Here are some mobile device security tips:

  • Perform updates as soon as they’re available - normally, they will contain security updates as well as aesthetic and functional changes.
  • Set a pattern, Touch ID, Face ID, or a passcode on the device - you’ll be surprised by the number of people who fail to set these basic security measures.
  • They might not have protection under the Fifth Amendment, but biometrics will improve security for your mobile devices. This includes iris scanning, fingerprints, and face recognition.
  • Set up Find My Device or Find My iPhone just in case you lose your device when out and about.

5. Use a VPN

What started as a trend has well and truly become a must-have for the security conscious. With a virtual private network, the benefit is that all data is encrypted, you can allow staff to securely access your ad accounts, it’s possible to share data, IP addresses change frequently, and information of your browsing is wiped as soon as you end a session.

If you choose this route, pick a provider that has a good reputation and plenty of happy customers (even if it means paying for a membership!).

6. Other Tips

To finish, here are a selection of other tips to prevent cyber-attacks on your Google and Facebook Ad accounts.

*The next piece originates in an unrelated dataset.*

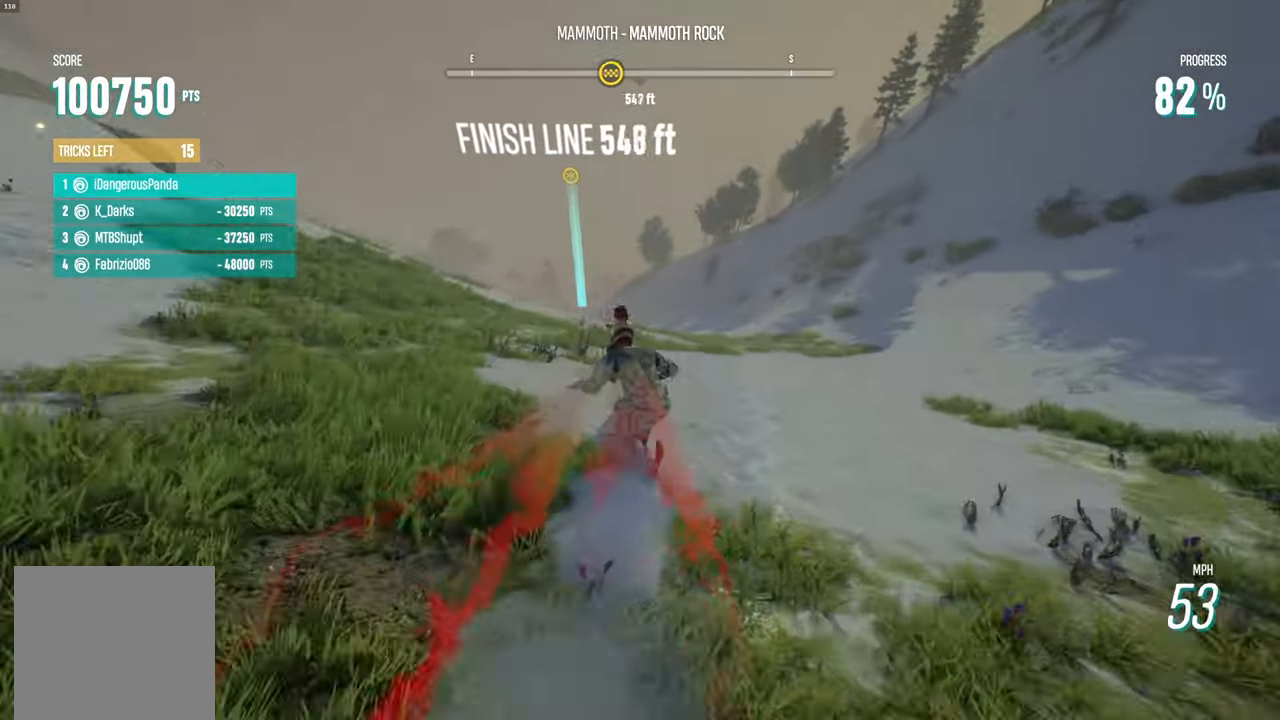
{"buttons": ["R2"], "left_stick": "center", "right_stick": "center", "events": [[183, "left_stick", "center"]]}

  • Optimize the privacy and security settings on Google and Facebook. You don’t always need to look for external solutions when the two tech giants offer their fair share of security measures. Follow the advice and secure your account.
  • Steer clear of unsecured public WiFi. On these networks, hackers can access any information you send including account credentials, emails, and even financial details.
  • Encrypt all messages (or use tools that encrypt your communications). With WhatsApp, you have an app that uses end-to-end encryption and it’s available across all platforms.
  • Check the permissions that you allow on both Google and Facebook. This applies to both permissions you allow to staff and when using apps.
  • Protect IoT (Internet of Things) devices including home hubs and voice assistants. If possible, run all home devices from a separate network to the one you use to access ad accounts.